→ Written task
Whenever a line in the records below contains "sobre", pick it out.

[Data for analysis]

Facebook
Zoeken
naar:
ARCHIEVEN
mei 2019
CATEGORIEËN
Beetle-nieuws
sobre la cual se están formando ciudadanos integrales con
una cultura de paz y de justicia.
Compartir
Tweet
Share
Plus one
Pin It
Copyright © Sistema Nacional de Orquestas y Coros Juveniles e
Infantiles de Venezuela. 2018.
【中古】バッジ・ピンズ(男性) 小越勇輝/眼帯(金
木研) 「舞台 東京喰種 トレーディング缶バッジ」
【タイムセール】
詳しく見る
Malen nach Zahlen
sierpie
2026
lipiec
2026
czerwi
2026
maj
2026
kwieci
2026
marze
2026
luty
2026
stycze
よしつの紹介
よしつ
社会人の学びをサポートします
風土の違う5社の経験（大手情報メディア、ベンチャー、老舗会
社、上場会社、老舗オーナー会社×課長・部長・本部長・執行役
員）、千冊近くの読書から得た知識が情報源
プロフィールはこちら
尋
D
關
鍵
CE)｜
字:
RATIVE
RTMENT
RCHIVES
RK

[/Data for analysis]
[Data for analysis]

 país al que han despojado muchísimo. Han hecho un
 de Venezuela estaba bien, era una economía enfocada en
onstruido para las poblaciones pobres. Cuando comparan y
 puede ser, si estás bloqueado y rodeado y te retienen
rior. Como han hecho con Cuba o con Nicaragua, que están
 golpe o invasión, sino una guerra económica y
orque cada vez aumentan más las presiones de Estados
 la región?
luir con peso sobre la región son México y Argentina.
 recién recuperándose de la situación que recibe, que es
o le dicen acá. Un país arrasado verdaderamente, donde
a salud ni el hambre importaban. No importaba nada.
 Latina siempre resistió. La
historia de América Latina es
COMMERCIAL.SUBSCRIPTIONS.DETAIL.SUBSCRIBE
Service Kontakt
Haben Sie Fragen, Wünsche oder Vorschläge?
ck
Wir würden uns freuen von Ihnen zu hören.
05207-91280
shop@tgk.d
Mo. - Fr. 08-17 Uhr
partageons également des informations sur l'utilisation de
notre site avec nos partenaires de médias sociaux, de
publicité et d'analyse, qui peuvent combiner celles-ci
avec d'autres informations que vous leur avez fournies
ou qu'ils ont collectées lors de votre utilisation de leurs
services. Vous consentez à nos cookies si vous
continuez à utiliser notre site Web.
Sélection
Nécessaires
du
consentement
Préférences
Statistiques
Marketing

[/Data for analysis]

→ Answer
sobre la cual se están formando ciudadanos integrales con
luir con peso sobre la región son México y Argentina.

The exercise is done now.